When the Prophet (SAWS) died, he was married to nine wives: `Â'ishah, Hafsah, Zaynab bint Jahsh, Um-Salamah, Safiyyah, Um-Habîbah, Maymûnah, Sawdah and Juwayriyah.
The first one who died after him was Zaynab bint Jahsh, and the last one was Um-Salamah.
He also had four concubines, including Mariah the Coptic who is the mother of his son Ibrâhîm, who died in his infancy before weaning. This was in the tenth Hijri year.
Prophet Muhammad (SAWS) had eleven uncles.
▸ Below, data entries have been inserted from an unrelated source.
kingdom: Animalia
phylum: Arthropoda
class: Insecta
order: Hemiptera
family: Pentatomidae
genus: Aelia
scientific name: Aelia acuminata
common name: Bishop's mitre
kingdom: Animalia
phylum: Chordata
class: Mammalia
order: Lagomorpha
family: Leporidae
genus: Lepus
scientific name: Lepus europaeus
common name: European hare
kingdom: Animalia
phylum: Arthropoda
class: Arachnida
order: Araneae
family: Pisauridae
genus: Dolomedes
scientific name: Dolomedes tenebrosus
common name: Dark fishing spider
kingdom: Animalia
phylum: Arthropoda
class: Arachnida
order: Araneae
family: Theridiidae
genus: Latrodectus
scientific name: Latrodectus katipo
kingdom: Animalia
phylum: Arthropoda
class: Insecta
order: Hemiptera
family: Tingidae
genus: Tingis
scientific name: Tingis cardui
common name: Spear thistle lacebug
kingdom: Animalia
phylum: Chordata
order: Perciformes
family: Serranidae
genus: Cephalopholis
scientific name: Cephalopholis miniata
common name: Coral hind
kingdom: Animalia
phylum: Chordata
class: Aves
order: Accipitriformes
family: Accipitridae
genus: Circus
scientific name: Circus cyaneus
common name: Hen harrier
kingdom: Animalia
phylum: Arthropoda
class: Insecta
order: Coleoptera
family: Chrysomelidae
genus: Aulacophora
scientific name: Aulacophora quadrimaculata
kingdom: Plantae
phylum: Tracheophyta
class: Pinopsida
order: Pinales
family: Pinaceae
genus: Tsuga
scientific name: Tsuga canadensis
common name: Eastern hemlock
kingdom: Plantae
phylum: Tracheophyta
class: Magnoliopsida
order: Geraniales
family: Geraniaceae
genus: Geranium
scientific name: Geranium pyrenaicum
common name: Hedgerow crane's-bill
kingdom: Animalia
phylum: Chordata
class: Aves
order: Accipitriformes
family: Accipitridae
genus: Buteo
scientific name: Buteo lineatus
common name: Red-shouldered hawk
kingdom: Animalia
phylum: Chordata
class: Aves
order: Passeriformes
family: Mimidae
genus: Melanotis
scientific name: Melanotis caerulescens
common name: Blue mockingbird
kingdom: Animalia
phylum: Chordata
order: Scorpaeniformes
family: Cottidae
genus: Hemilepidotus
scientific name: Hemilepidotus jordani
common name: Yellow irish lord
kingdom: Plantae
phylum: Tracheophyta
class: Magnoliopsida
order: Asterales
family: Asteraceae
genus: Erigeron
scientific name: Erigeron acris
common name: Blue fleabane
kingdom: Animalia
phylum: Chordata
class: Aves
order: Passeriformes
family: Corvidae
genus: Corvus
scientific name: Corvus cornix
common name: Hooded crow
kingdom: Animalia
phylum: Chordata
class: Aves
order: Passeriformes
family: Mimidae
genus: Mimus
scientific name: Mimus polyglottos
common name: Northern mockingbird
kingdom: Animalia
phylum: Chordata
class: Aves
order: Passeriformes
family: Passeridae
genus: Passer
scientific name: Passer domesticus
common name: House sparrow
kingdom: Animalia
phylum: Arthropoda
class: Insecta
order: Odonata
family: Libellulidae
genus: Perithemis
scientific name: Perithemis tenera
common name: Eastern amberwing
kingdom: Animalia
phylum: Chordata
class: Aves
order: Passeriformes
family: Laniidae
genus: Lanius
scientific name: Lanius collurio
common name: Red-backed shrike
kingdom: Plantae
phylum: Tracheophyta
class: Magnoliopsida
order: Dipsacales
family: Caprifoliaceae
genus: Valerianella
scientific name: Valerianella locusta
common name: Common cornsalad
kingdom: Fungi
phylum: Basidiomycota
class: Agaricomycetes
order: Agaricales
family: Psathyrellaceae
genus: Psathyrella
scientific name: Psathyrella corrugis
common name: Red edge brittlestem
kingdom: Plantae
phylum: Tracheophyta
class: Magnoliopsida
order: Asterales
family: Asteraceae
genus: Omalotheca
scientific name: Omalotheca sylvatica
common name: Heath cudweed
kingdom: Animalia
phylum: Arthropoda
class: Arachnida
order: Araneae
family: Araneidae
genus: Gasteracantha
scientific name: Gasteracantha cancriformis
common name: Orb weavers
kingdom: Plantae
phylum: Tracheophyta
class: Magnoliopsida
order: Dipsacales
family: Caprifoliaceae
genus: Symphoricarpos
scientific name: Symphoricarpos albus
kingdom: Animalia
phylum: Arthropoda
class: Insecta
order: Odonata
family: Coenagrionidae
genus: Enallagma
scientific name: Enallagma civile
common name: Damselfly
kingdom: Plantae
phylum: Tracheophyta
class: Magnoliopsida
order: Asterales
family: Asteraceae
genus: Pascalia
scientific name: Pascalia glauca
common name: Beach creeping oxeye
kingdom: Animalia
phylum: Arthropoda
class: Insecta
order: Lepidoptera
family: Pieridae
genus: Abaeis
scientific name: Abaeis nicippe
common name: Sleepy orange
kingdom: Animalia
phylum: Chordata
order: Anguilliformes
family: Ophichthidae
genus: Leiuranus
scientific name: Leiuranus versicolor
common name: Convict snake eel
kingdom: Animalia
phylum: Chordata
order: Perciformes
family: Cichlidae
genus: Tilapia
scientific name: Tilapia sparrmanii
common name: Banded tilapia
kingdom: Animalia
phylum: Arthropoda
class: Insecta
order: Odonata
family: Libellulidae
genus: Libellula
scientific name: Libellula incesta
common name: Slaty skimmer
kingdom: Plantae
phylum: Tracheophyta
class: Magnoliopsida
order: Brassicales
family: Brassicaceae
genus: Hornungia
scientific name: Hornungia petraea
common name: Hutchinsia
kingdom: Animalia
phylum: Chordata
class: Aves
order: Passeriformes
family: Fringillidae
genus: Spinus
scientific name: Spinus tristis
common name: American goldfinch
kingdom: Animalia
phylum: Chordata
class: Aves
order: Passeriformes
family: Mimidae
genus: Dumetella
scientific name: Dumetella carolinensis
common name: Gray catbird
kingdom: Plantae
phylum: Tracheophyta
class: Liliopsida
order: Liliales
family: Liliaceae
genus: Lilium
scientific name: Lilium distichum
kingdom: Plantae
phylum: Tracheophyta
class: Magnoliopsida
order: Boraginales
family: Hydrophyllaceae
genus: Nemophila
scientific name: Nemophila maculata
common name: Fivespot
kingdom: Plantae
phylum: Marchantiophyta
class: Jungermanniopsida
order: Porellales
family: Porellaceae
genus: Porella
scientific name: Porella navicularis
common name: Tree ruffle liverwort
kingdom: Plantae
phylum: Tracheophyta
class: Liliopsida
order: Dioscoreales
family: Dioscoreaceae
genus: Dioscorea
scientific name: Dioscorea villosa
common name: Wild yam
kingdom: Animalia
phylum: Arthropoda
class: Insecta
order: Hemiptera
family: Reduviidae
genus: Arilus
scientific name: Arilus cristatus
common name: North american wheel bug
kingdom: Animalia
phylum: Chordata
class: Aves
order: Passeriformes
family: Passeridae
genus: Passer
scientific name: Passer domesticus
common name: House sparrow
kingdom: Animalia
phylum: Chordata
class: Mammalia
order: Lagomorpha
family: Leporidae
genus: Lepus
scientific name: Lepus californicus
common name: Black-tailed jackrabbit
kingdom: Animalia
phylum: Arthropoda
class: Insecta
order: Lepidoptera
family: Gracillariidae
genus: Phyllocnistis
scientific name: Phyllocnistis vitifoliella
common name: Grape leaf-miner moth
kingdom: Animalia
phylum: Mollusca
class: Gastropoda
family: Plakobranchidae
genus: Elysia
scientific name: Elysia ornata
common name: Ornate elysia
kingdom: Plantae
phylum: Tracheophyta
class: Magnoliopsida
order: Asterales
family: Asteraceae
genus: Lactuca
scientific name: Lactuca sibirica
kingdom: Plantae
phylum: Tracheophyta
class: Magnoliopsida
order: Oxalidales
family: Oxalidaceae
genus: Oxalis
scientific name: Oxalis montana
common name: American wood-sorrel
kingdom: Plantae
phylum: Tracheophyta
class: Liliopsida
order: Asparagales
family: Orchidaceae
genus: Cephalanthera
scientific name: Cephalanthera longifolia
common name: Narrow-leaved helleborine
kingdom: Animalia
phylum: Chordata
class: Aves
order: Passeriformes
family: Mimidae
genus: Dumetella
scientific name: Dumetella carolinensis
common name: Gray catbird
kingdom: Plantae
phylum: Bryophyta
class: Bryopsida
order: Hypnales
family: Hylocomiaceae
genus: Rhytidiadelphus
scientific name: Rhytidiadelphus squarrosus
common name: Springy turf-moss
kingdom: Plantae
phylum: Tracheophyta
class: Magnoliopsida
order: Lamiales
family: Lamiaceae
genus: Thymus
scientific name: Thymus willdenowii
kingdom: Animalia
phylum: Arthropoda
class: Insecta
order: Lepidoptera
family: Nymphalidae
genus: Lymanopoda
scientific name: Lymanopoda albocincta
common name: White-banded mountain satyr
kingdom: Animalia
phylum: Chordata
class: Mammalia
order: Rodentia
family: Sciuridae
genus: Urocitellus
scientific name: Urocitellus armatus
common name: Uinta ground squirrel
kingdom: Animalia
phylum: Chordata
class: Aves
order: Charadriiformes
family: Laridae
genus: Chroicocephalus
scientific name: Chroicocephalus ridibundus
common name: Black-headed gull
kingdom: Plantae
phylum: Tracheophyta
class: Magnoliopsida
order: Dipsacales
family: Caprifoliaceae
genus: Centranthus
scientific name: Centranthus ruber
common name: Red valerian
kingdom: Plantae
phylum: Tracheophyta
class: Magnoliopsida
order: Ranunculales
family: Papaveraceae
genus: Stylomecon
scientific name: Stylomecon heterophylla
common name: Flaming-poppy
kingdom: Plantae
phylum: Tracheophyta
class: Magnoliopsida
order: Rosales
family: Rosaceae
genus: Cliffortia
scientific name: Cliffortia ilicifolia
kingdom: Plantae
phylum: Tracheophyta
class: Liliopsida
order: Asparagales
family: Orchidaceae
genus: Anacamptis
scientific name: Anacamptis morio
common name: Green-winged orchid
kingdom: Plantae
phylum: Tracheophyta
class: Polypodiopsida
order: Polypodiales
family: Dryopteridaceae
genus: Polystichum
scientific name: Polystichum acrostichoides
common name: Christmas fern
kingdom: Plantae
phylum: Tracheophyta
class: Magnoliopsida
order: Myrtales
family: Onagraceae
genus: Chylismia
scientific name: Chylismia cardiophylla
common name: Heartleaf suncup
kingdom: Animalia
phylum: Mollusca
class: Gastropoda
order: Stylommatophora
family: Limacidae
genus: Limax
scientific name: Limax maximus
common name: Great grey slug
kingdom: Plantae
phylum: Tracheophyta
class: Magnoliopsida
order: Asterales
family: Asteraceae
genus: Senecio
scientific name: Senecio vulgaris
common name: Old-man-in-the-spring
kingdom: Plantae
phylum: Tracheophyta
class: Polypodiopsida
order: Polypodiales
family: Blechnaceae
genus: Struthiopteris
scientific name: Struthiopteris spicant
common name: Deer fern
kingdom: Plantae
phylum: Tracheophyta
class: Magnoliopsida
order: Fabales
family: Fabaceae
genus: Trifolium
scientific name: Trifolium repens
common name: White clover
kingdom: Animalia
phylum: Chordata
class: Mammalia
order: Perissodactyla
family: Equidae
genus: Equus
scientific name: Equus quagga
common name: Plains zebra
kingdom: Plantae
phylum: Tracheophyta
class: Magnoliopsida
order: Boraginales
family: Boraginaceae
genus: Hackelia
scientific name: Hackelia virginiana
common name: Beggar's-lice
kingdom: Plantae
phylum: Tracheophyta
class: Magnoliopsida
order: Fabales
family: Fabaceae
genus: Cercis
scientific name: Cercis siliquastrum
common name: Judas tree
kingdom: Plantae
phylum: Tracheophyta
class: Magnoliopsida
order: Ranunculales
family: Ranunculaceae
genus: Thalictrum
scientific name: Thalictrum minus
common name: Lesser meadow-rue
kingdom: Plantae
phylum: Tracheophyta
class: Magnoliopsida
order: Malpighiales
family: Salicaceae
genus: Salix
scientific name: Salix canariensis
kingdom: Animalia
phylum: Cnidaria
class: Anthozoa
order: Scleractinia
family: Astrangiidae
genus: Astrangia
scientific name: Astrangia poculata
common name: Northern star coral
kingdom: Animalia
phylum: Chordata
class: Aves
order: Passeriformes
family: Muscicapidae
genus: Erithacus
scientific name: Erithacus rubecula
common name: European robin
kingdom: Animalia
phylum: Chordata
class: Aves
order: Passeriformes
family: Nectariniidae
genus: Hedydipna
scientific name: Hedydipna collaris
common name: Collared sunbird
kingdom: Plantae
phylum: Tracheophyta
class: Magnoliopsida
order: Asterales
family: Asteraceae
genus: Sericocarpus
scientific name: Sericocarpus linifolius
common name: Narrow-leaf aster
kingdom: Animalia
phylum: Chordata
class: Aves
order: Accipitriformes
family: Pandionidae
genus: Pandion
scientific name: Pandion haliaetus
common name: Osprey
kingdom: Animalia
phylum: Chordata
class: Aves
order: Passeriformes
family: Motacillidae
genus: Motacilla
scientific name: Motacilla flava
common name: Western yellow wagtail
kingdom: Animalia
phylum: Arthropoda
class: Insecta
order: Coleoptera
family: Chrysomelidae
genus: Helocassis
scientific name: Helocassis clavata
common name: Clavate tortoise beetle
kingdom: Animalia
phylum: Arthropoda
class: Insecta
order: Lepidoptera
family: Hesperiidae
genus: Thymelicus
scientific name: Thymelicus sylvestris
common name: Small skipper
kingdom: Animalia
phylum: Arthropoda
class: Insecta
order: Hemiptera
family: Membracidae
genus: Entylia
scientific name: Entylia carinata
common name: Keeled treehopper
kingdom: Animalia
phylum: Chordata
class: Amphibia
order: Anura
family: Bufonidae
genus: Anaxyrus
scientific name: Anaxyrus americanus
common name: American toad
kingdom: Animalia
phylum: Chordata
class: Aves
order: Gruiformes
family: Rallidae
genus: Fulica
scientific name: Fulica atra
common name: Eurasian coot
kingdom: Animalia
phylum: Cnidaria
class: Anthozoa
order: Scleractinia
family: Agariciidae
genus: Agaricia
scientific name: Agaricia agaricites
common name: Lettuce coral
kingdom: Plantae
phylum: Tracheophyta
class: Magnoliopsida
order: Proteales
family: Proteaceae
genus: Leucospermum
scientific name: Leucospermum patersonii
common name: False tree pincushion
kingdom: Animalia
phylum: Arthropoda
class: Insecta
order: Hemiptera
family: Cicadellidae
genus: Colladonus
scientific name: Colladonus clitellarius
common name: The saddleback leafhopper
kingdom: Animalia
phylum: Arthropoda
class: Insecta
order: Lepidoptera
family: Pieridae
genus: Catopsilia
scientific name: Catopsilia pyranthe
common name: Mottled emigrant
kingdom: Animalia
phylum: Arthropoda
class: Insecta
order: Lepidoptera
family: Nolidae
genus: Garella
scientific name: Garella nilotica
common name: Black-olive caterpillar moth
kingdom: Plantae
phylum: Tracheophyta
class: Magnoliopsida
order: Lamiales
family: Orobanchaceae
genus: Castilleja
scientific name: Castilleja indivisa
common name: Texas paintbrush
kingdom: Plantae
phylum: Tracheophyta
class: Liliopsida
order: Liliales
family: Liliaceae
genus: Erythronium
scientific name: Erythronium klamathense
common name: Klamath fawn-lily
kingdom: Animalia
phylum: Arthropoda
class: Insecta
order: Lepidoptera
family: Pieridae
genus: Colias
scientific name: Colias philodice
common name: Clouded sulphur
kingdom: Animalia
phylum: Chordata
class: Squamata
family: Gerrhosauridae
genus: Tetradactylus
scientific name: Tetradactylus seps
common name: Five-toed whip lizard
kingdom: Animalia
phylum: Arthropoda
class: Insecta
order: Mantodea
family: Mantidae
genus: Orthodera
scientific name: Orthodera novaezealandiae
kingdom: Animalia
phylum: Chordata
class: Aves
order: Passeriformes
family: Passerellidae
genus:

Only Hamzah and Al-`Abbâs, the youngest ones, were Muslims.
All of them, except Abu-Tâlib and Az-Zubayr, were half-brothers to his father.
He also had six aunts. Only Safiyyah, the mother of Az-Zubayr ibnul-`Awwâm, was a Muslim.
In addition, Prophet Muhammad (SAWS) had many male and female slaves, and he set most of them free.
Among them was Zayd ibn Hârithah, whom he set free and married off to his freed slave Um Ayman, and she gave birth to Usâmah ibn Zayd.
Many were honored to serve him, including Anas ibn Mâlik, `Abdullâh ibn Mas`ûd, Bilâl ibn Rabâh, and AbuDharr Al-Ghifâry.
His scribes were Abu-Bakr As-Siddîq, `Umar ibnul-Khattâb, `Uthmân ibn Affân, `Ali ibn Abu-Tâlib, Mu`âwiyah ibn Abu-Sufyân, Az- Zubayr ibnul-`Awwâm, `Amr ibnul-`Âs;
and many others who used to write down the revelations, treaties, and his messages to kings and princes.